:: Excerpted passage ::

Low and slow heat for the most tender meat. Are you using a dry rub?


----------



## MLWilson (Jun 28, 2015)

Don't most people dry wood in the microwave? If that's the case, death should be instant and painless, I should think.


----------



## rad457 (Jun 15, 2013)

Probably don't have to say it, but that should be the internal temp. Wood is a very good insulator so depending on the thickness?


----------



## Ocelot (Mar 6, 2011)

Yes. I don't want to drill hole for thermometer, so maybe I'll leave it overnight. The pieces are about 1.5 inch square and 11 inches long.


----------



## Ocelot (Mar 6, 2011)

> Is 150 too much?
> 
> 
> 
> ...


----------



## Redoak49 (Dec 15, 2012)

If I put wood in my wife's oven, the bugs would not be the only thing hurting.


----------



## Ocelot (Mar 6, 2011)

I have an *excellent * wife!
Of course, I could claim that it's *my* oven, because I had it before we married… But then again I did stand in church and, among other things, declared "with all my earthly possessions,I thee endow." anyway… She said it's ok… Even if it has bugs in it.


----------



## eviglotti (Jun 24, 2018)

Hello,

I'm new to this forum, but found this discussion to be exactly the line of questions I have…Rather than use a home oven, I figured I would use my outdoor BBQ grill since I have 5 burners, so I can turn 3 on and 2 off to use indirect heat to get a temp that is 350 and below so for small items I could create whatever temperature I want without direct flame on wood.

Has anyone found any rough rule of thumb for what temp and for how long based on xyz thickness? Or is the best way to drill a tiny hole and put a meat thermometer in there to to judge if it has maintained 140 for over 30 min?

Thanks!


----------



## John Smith_inFL (Dec 15, 2017)

.


----------



## Lazyman (Aug 8, 2014)

> Hello,
> 
> I m new to this forum, but found this discussion to be exactly the line of questions I have…Rather than use a home oven, I figured I would use my outdoor BBQ grill since I have 5 burners, so I can turn 3 on and 2 off to use indirect heat to get a temp that is 350 and below so for small items I could create whatever temperature I want without direct flame on wood.

:::
:: Input ::

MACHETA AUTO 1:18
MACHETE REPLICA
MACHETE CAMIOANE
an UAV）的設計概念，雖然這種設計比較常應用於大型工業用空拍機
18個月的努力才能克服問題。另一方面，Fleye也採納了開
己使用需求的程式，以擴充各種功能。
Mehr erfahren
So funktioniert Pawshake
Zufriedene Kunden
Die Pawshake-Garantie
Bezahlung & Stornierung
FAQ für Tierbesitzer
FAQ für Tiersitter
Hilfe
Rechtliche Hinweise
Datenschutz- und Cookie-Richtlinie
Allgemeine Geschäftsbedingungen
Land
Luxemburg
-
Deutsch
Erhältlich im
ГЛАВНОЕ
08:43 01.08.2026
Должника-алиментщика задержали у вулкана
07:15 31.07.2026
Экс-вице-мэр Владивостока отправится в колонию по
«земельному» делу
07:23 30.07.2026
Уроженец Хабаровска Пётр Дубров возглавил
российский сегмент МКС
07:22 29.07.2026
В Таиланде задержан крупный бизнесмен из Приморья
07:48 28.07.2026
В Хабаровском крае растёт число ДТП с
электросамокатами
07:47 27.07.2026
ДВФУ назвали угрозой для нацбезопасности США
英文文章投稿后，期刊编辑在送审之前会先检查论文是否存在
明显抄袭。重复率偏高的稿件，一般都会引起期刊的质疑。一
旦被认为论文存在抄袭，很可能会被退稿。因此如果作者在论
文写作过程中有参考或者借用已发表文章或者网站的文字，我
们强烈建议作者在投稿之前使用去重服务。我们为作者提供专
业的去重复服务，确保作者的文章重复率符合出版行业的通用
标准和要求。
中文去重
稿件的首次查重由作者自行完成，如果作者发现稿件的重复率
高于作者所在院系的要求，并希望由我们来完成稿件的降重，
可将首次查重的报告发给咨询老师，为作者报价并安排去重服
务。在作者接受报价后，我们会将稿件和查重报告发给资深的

:::

● Request 1:
Extract the lines of the listing, starting at its first line and ending at the line that contains "07:15 31.07.2026", and repeat them without any change.
● Request 2:
Continue the forum discussion about heating wood to kill bugs from the point where it stops.

● Task output 1:
MACHETA AUTO 1:18
MACHETE REPLICA
MACHETE CAMIOANE
an UAV）的設計概念，雖然這種設計比較常應用於大型工業用空拍機
18個月的努力才能克服問題。另一方面，Fleye也採納了開
己使用需求的程式，以擴充各種功能。
Mehr erfahren
So funktioniert Pawshake
Zufriedene Kunden
Die Pawshake-Garantie
Bezahlung & Stornierung
FAQ für Tierbesitzer
FAQ für Tiersitter
Hilfe
Rechtliche Hinweise
Datenschutz- und Cookie-Richtlinie
Allgemeine Geschäftsbedingungen
Land
Luxemburg
-
Deutsch
Erhältlich im
ГЛАВНОЕ
08:43 01.08.2026
Должника-алиментщика задержали у вулкана
07:15 31.07.2026

● Task output 2:
> 
> ...


I bought a cheap microwave for my shop at a garage sale that I use for drying turning blanks. If your goal is to kill bugs, depending upon how big your chunk of wood is, 30-60 seconds at 50% power should kill them.


----------



## eviglotti (Jun 24, 2018)

Interesting, I have seen the microwave option mentioned by many. Has anyone actually tested this with wood where they knew there was live bugs in it and then afterwards you could see they were dead? I am also sometimes cutting my own veneers that are a bit thicker than normal at about 1.5mm. I'd imagine this wouldn't take that long in the microwave, especially since even with 30 seconds I would bet they would warp and may get damaged?


----------



## Lazyman (Aug 8, 2014)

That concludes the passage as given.